* Work request: Search the records for the word "down". Copy every line where it appears.

* Dataset extract:
§
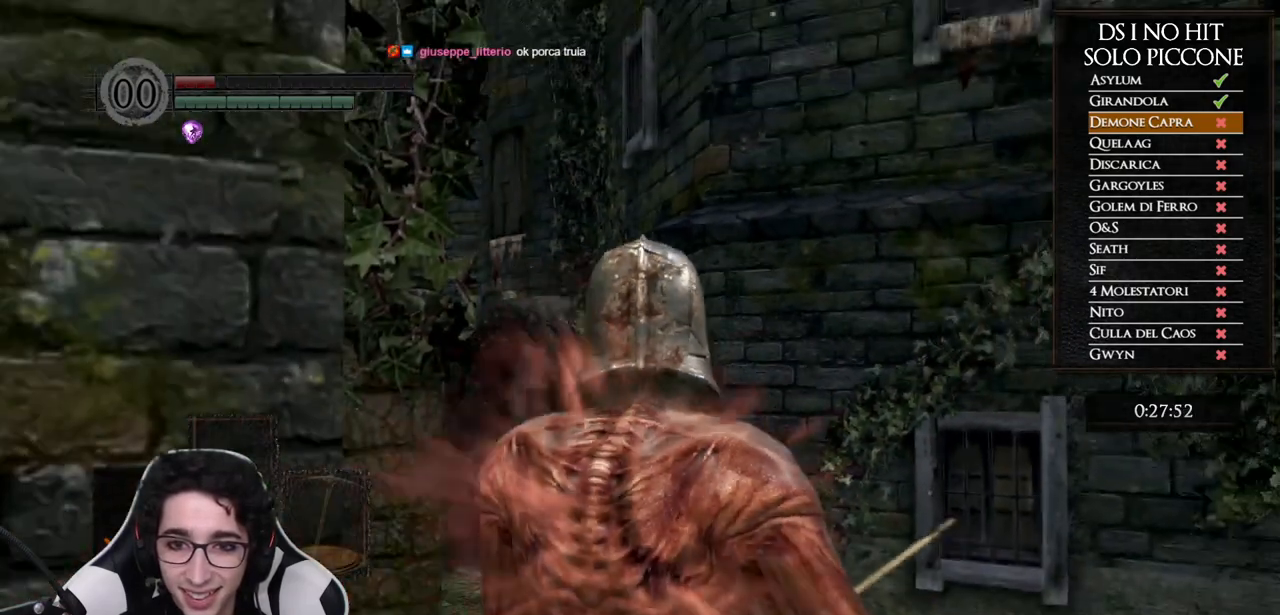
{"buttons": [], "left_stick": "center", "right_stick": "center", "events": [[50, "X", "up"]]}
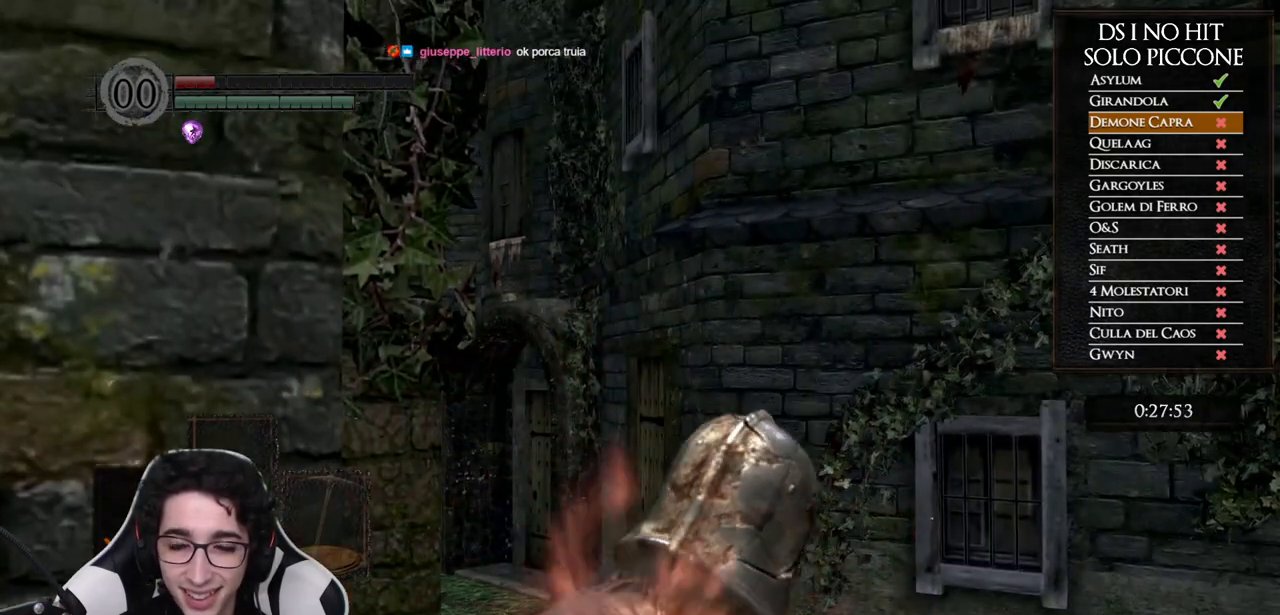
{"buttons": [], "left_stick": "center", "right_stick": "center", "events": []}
§
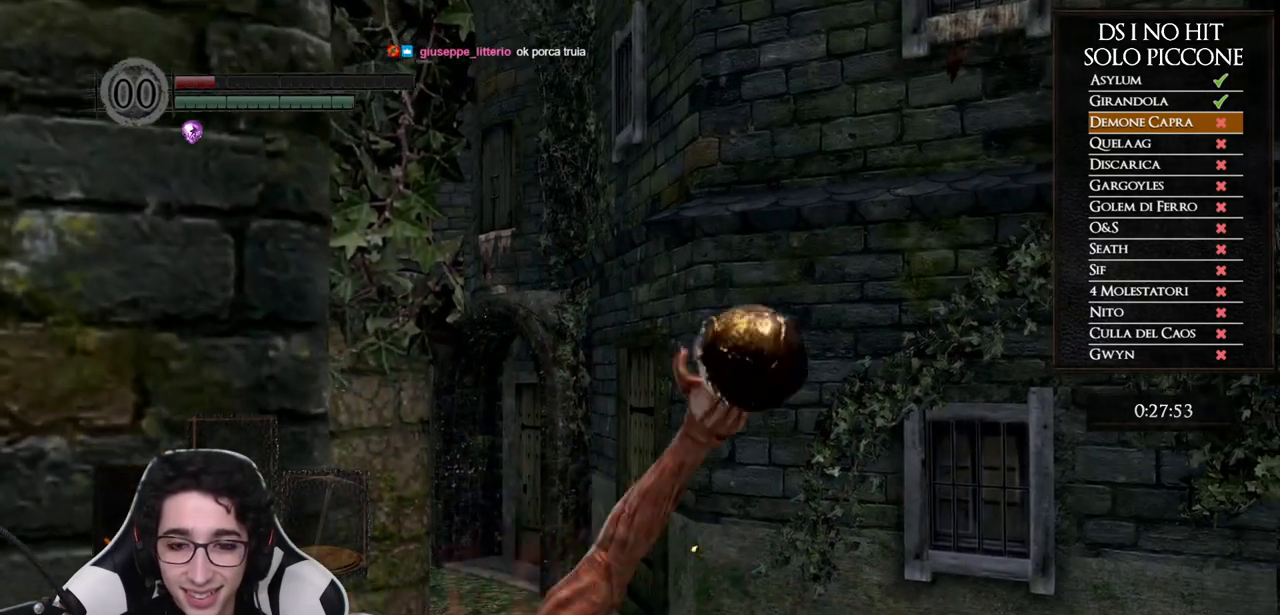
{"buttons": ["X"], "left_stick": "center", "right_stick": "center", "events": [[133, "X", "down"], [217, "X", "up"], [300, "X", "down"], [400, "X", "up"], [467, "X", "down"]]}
§
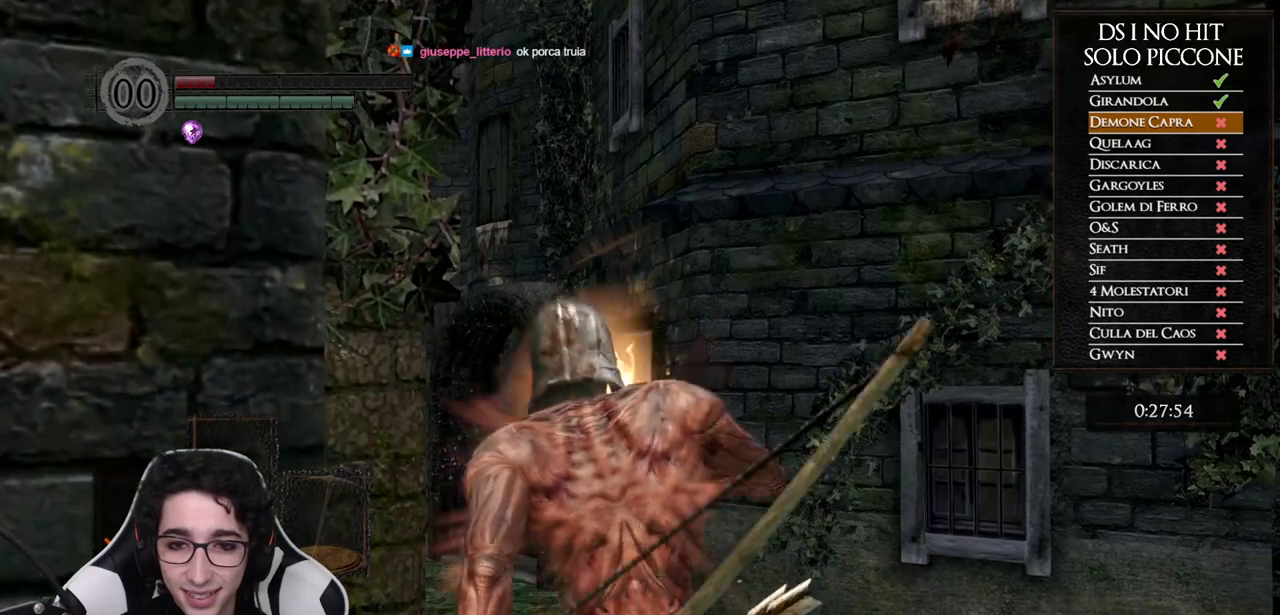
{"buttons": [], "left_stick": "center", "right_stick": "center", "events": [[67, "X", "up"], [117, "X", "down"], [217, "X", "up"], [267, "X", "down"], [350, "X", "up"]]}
§
* Result below:
{"buttons": ["X"], "left_stick": "center", "right_stick": "center", "events": [[133, "X", "down"], [217, "X", "up"], [300, "X", "down"], [400, "X", "up"], [467, "X", "down"]]}
{"buttons": [], "left_stick": "center", "right_stick": "center", "events": [[67, "X", "up"], [117, "X", "down"], [217, "X", "up"], [267, "X", "down"], [350, "X", "up"]]}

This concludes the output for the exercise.